[Opening Data section section]

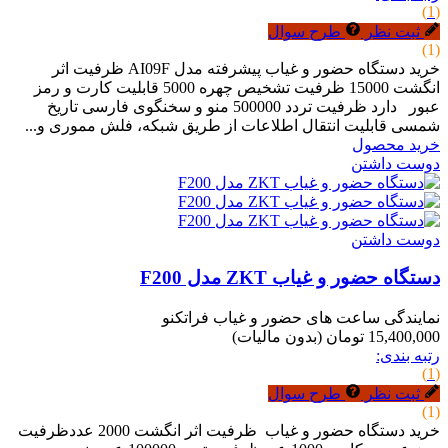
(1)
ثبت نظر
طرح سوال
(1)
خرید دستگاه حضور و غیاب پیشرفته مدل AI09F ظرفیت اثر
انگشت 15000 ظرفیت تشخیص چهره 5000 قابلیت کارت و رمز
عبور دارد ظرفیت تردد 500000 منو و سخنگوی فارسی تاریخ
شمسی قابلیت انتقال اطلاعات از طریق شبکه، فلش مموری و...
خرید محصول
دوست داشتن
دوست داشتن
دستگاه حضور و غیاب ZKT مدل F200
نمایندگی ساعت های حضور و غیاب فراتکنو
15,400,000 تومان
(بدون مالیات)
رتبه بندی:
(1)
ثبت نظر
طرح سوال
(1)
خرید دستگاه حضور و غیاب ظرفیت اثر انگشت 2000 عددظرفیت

[Closing Data section section]
[Opening Data section section]

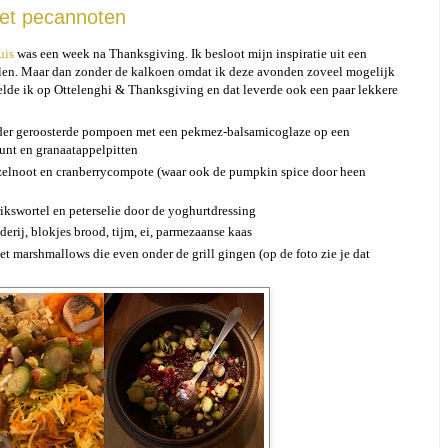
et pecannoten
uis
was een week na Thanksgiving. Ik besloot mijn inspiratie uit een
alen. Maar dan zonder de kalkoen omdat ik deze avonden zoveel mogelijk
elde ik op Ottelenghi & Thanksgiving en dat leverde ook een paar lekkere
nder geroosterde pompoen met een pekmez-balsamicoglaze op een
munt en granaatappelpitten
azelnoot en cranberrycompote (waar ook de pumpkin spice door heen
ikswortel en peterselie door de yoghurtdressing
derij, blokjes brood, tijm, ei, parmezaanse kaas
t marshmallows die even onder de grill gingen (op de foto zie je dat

[Closing Data section section]

◆ **Exercise instructions**
Rewrite the rows from the line with "et pecannoten" up to and including the line with "t marshmallows die", changing "Thanksgiving" to "Kerstmis" and leaving the rest unchanged. Return only those lines.

◆ **Answer section**
et pecannoten
uis
was een week na Kerstmis. Ik besloot mijn inspiratie uit een
alen. Maar dan zonder de kalkoen omdat ik deze avonden zoveel mogelijk
elde ik op Ottelenghi & Kerstmis en dat leverde ook een paar lekkere
nder geroosterde pompoen met een pekmez-balsamicoglaze op een
munt en granaatappelpitten
azelnoot en cranberrycompote (waar ook de pumpkin spice door heen
ikswortel en peterselie door de yoghurtdressing
derij, blokjes brood, tijm, ei, parmezaanse kaas
t marshmallows die even onder de grill gingen (op de foto zie je dat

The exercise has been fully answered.